In talking about possible situations, we also use may or might interchangeably to talk about possible situations in the present time (may) or in the past (might).

Present tense:
  • We hope that he may win the prize.
Past tense:
  • We had hoped that he might have won the prize.

In the past tense might can be used without giving it a second thought. But the present tense is trickier. Might suggests at least a hint of doubt in comparison to its companion word may.

If I say “I might do that,” I imply that I am less likely to do it than if I say, “I may do that.”

To put it another way, might suggests might not in a way that may does not suggest may not.

Important Hint!  

Note that we normally don’t use may to ask questions about the possibility of something happening. Instead we use, for example, could(n’t) or the phrase be likely. Survey the following examples:

  • Could it be that you don’t want to leave? (NOT May it be that you …?)
  • Are you likely to be in Canada again this summer? (NOT May you be in Canada … ?)
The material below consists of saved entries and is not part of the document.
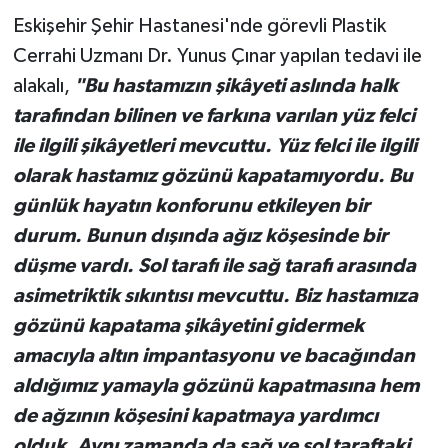
Eskişehir Şehir Hastanesi'nde görevli Plastik
Cerrahi Uzmanı Dr. Yunus Çınar yapılan tedavi ile
alakalı,
"Bu hastamızın şikâyeti aslında halk
tarafından bilinen ve farkına varılan yüz felci
ile ilgili şikâyetleri mevcuttu. Yüz felci ile ilgili
olarak hastamız gözünü kapatamıyordu. Bu
günlük hayatın konforunu etkileyen bir
durum. Bunun dışında ağız köşesinde bir
düşme vardı. Sol tarafı ile sağ tarafı arasında
asimetriktik sıkıntısı mevcuttu. Biz hastamıza
gözünü kapatama şikâyetini gidermek
amacıyla altın impantasyonu ve bacağından
aldığımız yamayla gözünü kapatmasına hem
de ağzının köşesini kapatmaya yardımcı
olduk. Aynı zamanda da sağ ve sol taraftaki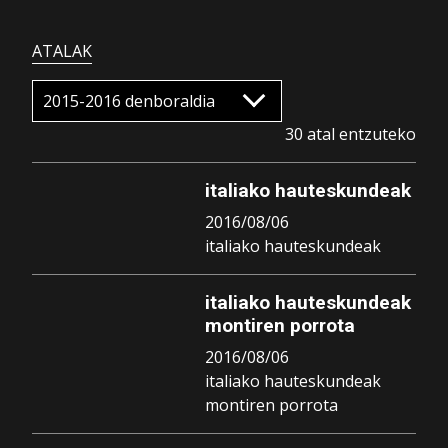
ATALAK
30 atal entzuteko
italiako hauteskundeak
2016/08/06
italiako hauteskundeak
italiako hauteskundeak
montiren porrota
2016/08/06
italiako hauteskundeak
montiren porrota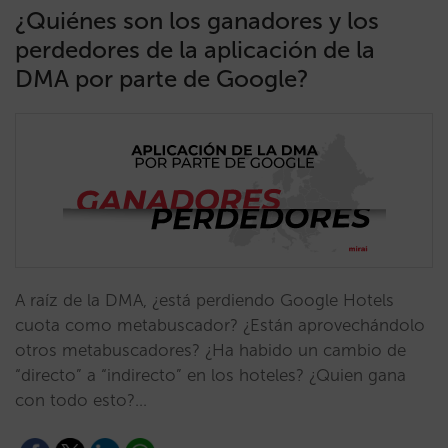
¿Quiénes son los ganadores y los
perdedores de la aplicación de la
DMA por parte de Google?
A raíz de la DMA, ¿está perdiendo Google Hotels
cuota como metabuscador? ¿Están aprovechándolo
otros metabuscadores? ¿Ha habido un cambio de
“directo” a “indirecto” en los hoteles? ¿Quien gana
con todo esto?…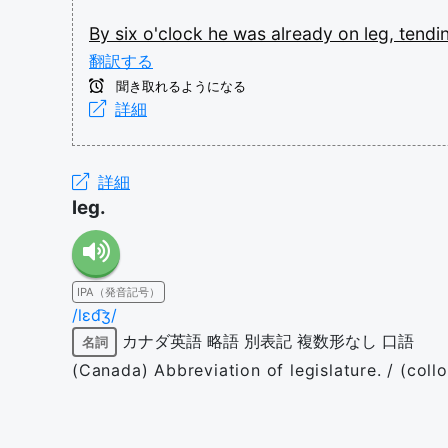
By
six
o'clock
he
was
already
on
leg,
tendi
翻訳する
聞き取れるようになる
詳細
詳細
leg.
IPA（発音記号）
/lɛd͡ʒ/
カナダ英語
略語
別表記
複数形なし
口語
名詞
(Canada) Abbreviation of legislature. / (coll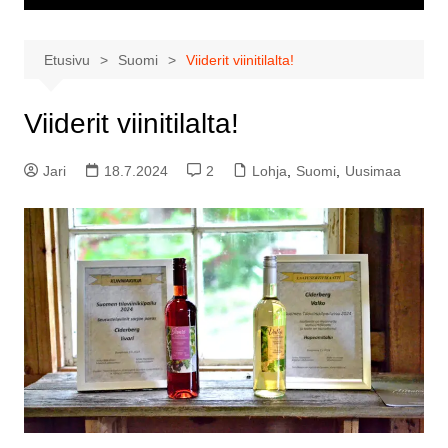
Etusivu
Suomi
Viiderit viinitilalta!
Viiderit viinitilalta!
Jari
18.7.2024
2
Lohja
,
Suomi
,
Uusimaa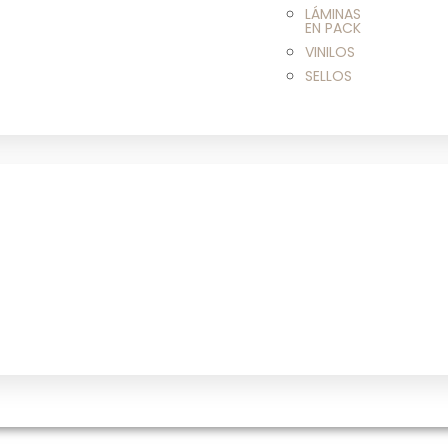
LÁMINAS
EN PACK
VINILOS
SELLOS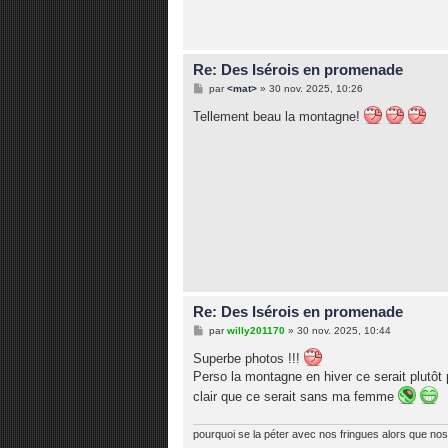
g
e
Re: Des Isérois en promenade
M
par
<mat>
»
30 nov. 2025, 10:26
e
s
Tellement beau la montagne!
s
a
g
e
Re: Des Isérois en promenade
M
par
willy201170
»
30 nov. 2025, 10:44
e
s
Superbe photos !!!
s
Perso la montagne en hiver ce serait plutôt 
a
g
clair que ce serait sans ma femme
e
pourquoi se la péter avec nos fringues alors que nos 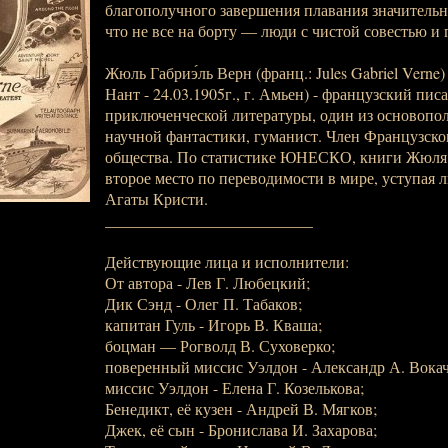
благополучного завершения плавания значительн
что не все на борту — люди с чистой совестью и
Жюль Габриэ́ль Верн (франц.: Jules Gabriel Verne) -
Нант - 24.03.1905г., г. Амьен) - французский писа
приключенческой литературы, один из основопо
научной фантастики, гуманист. Член Французско
общества. По статистике ЮНЕСКО, книги Жюля
второе место по переводимости в мире, уступая
Агаты Кристи.
__________________________
Действующие лица и исполнители:
От автора - Лев Г. Любецкий;
Дик Сэнд - Олег П. Табаков;
капитан Гуль - Игорь В. Кваша;
боцман — Рогволд В. Суховерко;
поверенный миссис Уэлдон - Александр А. Вокач
миссис Уэлдон - Елена Г. Козелькова;
Бенедикт, её кузен - Андрей В. Мягков;
Джек, её сын - Бронислава И. Захарова;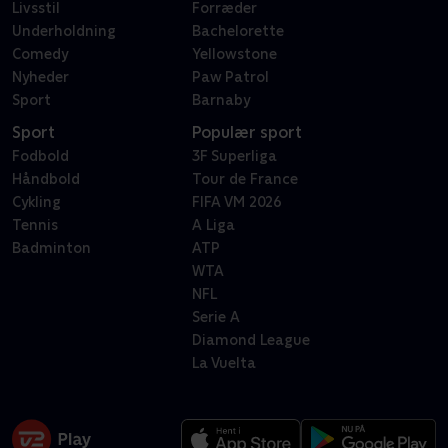
Livsstil
Forræder
Underholdning
Bachelorette
Comedy
Yellowstone
Nyheder
Paw Patrol
Sport
Barnaby
Sport
Populær sport
Fodbold
3F Superliga
Håndbold
Tour de France
Cykling
FIFA VM 2026
Tennis
A Liga
Badminton
ATP
WTA
NFL
Serie A
Diamond League
La Vuelta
It is possible to use might in this type of question, but it is rather formal, as the following sentence illustrate:

  • Might they be persuaded to change their minds?

Note also that we can use may in formally asking for permission and offering help, as:

  • May I leave now?
  • May I help you?

Might (NOT ‘may’) + bare infinitive is sometimes used to talk about what was typically the case in the past. This is considered a formal or academic use. Ponder the following examples:

  • During the military era, the police might arrest you for criticizing the government.
  • Years ago children might be sent down mines at the age of six. (passive form)

We can also use could + bare infinitive in certain contexts like this to talk about past ability:

  • 'During the military era, the police could arrest you …’
    → (means that the police were legally able to arrest you.)

We can use may / might (NOT ‘can’) + have + past participle and may / might (NOT ‘can’) + be + –ing to talk about possible events in the past, present and future. Survey the example sentences below.

  • Do you think Laurel may / might have completed the report by now? (past)
  • His maths may / might have improved by the time the exam comes around. (future)
  • Samba isn’t in his office. He may / might be working at home today. (present)
  • When I go to Memphis I may / might be staying with John, but I’m not sure yet. (future)

Note that in constructions like the above sentences, could can be used in place of may or might:

  • Do you think Laurel could have completed the report by now?

Likewise, we can use may / might have been + –ing to express possible situations or actions that went on over a period of time in the past:

  • Benjamin didn’t know where the piano was, but he thought his brother might have been practicing with it before he left for school.